Infrastruktur am Flughafen muss passen
Im Interview: Joachim von Winning, Geschäftsführer der Air Cargo Community Frankfurt
Mit dem Ziel Pharmatransporte am Frankfurter Flughafen zusätzlich zu beschleunigen und zu optimieren startete die Air Cargo Community Frankfurt einige Initiativen. Ein Fachforum, die BPI-Tagung und zahlreiche Gespräche mit Logistikverantwortlichen bilden den Anfang.
Mit einer ganzen Reihe von Initiativen ging die Air Cargo Community Frankfurt im September 2015 auf die internationale Pharmaindustrie in Deutschland zu. Ziel der zahlreichen Gespräche und Konsultationen war und ist dabei, gemeinsam neue Ideen zu entwickeln und konkrete Innovationen anzutreiben, wie sich Pharmatransporte künftig noch schneller und effizienter über den Frankfurter Flughafen abwickeln lassen.
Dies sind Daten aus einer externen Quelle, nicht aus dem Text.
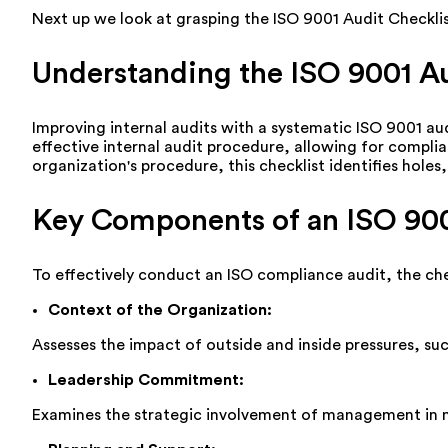
Next up we look at grasping the ISO 9001 Audit Checklis
Understanding the ISO 9001 Au
Improving internal audits with a systematic ISO 9001 aud
effective internal audit procedure, allowing for compl
organization's procedure, this checklist
identifies
holes,
Key Components of an ISO 900
To effectively conduct an ISO compliance audit, the che
Context of the
Organization
:
Assesses
the impact of outside and inside pressures, su
Leadership Commitment
:
Examines the strategic involvement of management in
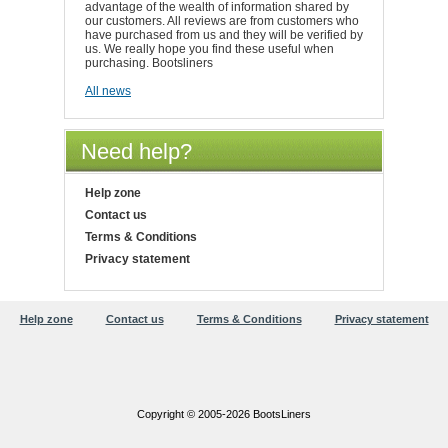
advantage of the wealth of information shared by
our customers. All reviews are from customers who
have purchased from us and they will be verified by
us. We really hope you find these useful when
purchasing. Bootsliners
All news
Need help?
Help zone
Contact us
Terms & Conditions
Privacy statement
Help zone
Contact us
Terms & Conditions
Privacy statement
Copyright © 2005-2026 BootsLiners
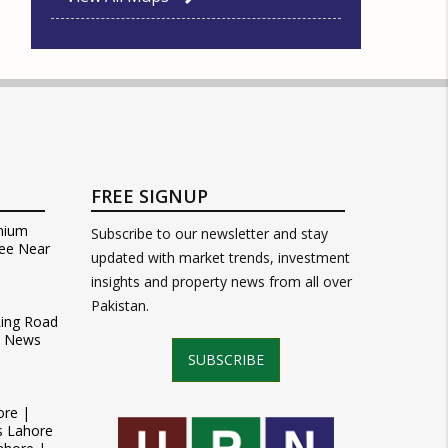
FREE SIGNUP
mium
Subscribe to our newsletter and stay
ee Near
updated with market trends, investment
insights and property news from all over
Pakistan.
Ring Road
t News
SUBSCRIBE
ore |
s Lahore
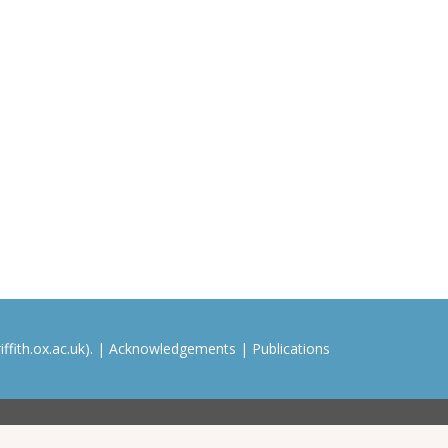
ffith.ox.ac.uk). |
Acknowledgements
|
Publications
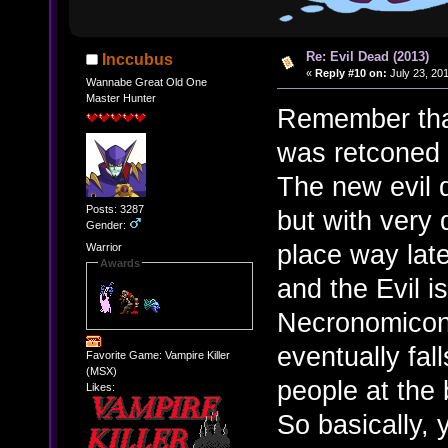
Re: Evil Dead (2013)
Inccubus
«
Reply #10 on:
July 23, 20
Wannabe Great Old One
Master Hunter
Remember that 
was retconed 
The new evil d
Posts: 3287
but with very 
Gender:
place way late
Warrior
Awards
and the Evil i
Necronomicon
eventually fal
Favorite Game: Vampire Killer
(MSX)
people at the
Likes:
So basically,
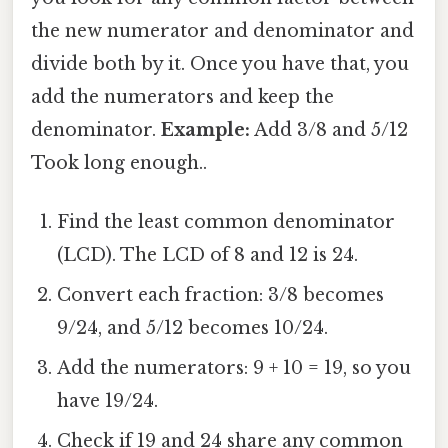
the new numerator and denominator and
divide both by it. Once you have that, you
add the numerators and keep the
denominator.
Example:
Add 3/8 and 5/12
Took long enough..
Find the least common denominator
(LCD). The LCD of 8 and 12 is 24.
Convert each fraction: 3/8 becomes
9/24, and 5/12 becomes 10/24.
Add the numerators: 9 + 10 = 19, so you
have 19/24.
Check if 19 and 24 share any common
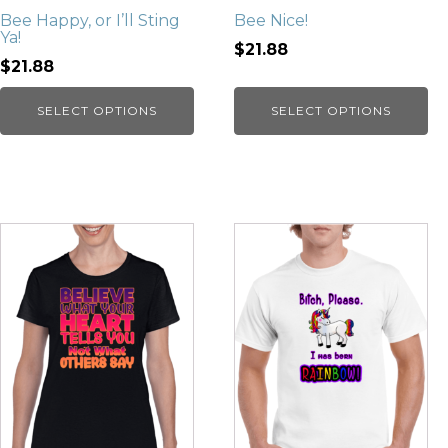
Bee Happy, or I’ll Sting
Bee Nice!
Ya!
$21.88
$21.88
SELECT OPTIONS
SELECT OPTIONS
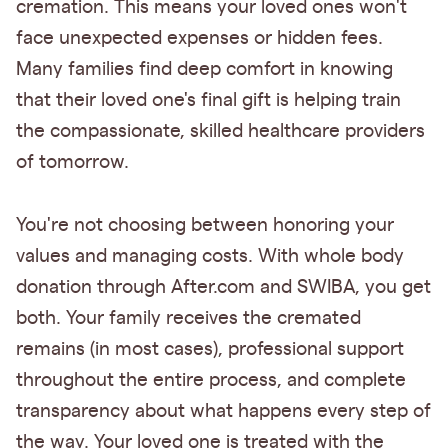
cremation. This means your loved ones won't
face unexpected expenses or hidden fees.
Many families find deep comfort in knowing
that their loved one's final gift is helping train
the compassionate, skilled healthcare providers
of tomorrow.
You're not choosing between honoring your
values and managing costs. With whole body
donation through After.com and SWIBA, you get
both. Your family receives the cremated
remains (in most cases), professional support
throughout the entire process, and complete
transparency about what happens every step of
the way. Your loved one is treated with the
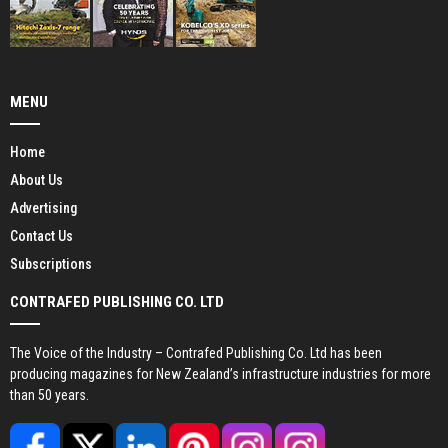
MENU
Home
About Us
Advertising
Contact Us
Subscriptions
CONTRAFED PUBLISHING CO. LTD
The Voice of the Industry – Contrafed Publishing Co. Ltd has been
producing magazines for New Zealand’s infrastructure industries for more
than 50 years.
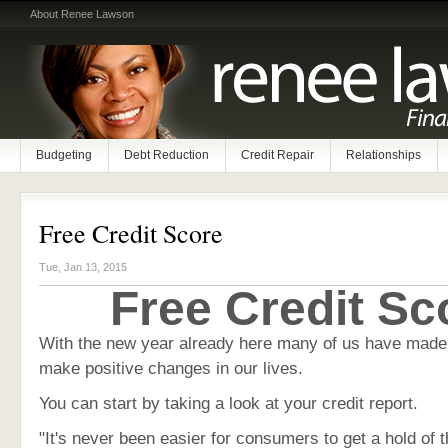
About Renee Lawson
Budgeting
Debt Reduction
Credit Repair
Relationships
Free Credit Score
Tue, Jan 13, 2015
Free Credit Sc
With the new year already here many of us have made 
make positive changes in our lives.
You can start by taking a look at your credit report.
"It's never been easier for consumers to get a hold of t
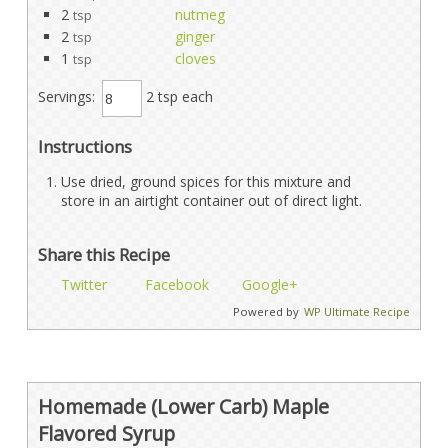
2
nutmeg
tsp
2
ginger
tsp
1
cloves
tsp
Servings:
2 tsp each
Instructions
Use dried, ground spices for this mixture and
store in an airtight container out of direct light.
Share this Recipe
Twitter
Facebook
Google+
Powered by
WP Ultimate Recipe
Homemade (Lower Carb) Maple
Flavored Syrup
Beim Forum „Air Cargo Community Frankfurt meets Pharma“ nahm neben Vertretern von Pharmakonzernen auch das Regierungspräsidium Darmstadt als wichtige Behörde teil. Man tauschte sich u.a. darüber aus, welche Erwartungen und künftigen Anforderungen die Industrie an eine optimale Lufttransportkette stellt. Vertreter der Community zeigten auf, welche umfassenden Serviceangebote es heute bereits insbesondere für den sicheren Transport hochsensibler Pharmasendungen am Standort gebe – Services, die weit über das Portfolio an vielen anderen großen Airports hinausgingen.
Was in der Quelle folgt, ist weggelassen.